● Assigned task
From the entries that follow, gather each line holding the word "recorded".

● Listed records
+ + + + + + +

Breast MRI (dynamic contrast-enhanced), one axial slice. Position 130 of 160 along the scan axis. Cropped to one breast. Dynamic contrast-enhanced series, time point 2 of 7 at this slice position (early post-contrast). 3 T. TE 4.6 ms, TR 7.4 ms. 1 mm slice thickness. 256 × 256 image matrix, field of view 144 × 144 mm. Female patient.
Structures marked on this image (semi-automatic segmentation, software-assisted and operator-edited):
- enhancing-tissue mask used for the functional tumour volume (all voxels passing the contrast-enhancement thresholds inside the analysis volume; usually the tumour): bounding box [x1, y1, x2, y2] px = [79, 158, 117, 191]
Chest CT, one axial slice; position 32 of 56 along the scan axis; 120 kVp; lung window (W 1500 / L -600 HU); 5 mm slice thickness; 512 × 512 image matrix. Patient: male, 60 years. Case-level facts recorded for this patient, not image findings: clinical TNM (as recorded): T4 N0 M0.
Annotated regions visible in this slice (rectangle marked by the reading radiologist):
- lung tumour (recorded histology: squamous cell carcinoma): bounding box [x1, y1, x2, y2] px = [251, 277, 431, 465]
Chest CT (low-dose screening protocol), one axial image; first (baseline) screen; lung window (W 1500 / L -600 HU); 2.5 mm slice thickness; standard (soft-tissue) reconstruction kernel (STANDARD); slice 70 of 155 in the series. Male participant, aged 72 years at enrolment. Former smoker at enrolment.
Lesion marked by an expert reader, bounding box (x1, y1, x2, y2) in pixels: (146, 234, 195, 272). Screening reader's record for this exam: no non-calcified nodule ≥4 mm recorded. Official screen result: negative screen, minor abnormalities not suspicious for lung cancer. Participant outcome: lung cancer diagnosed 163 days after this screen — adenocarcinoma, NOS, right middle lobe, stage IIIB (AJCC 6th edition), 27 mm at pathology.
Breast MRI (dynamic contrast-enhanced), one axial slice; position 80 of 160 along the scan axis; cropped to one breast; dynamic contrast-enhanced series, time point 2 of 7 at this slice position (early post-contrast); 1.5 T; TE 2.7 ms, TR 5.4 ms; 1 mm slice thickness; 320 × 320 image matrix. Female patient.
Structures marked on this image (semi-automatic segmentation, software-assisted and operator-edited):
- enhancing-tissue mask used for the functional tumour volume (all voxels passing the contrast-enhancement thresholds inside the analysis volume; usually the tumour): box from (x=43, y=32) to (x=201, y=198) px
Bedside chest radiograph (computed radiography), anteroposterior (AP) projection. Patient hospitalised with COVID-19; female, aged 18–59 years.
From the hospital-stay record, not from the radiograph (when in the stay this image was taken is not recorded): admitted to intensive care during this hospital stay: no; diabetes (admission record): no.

+ + + + + + +

● Solution to this problem
Chest CT, one axial slice; position 32 of 56 along the scan axis; 120 kVp; lung window (W 1500 / L -600 HU); 5 mm slice thickness; 512 × 512 image matrix. Patient: male, 60 years. Case-level facts recorded for this patient, not image findings: clinical TNM (as recorded): T4 N0 M0.
- lung tumour (recorded histology: squamous cell carcinoma): bounding box [x1, y1, x2, y2] px = [251, 277, 431, 465]
Lesion marked by an expert reader, bounding box (x1, y1, x2, y2) in pixels: (146, 234, 195, 272). Screening reader's record for this exam: no non-calcified nodule ≥4 mm recorded. Official screen result: negative screen, minor abnormalities not suspicious for lung cancer. Participant outcome: lung cancer diagnosed 163 days after this screen — adenocarcinoma, NOS, right middle lobe, stage IIIB (AJCC 6th edition), 27 mm at pathology.
From the hospital-stay record, not from the radiograph (when in the stay this image was taken is not recorded): admitted to intensive care during this hospital stay: no; diabetes (admission record): no.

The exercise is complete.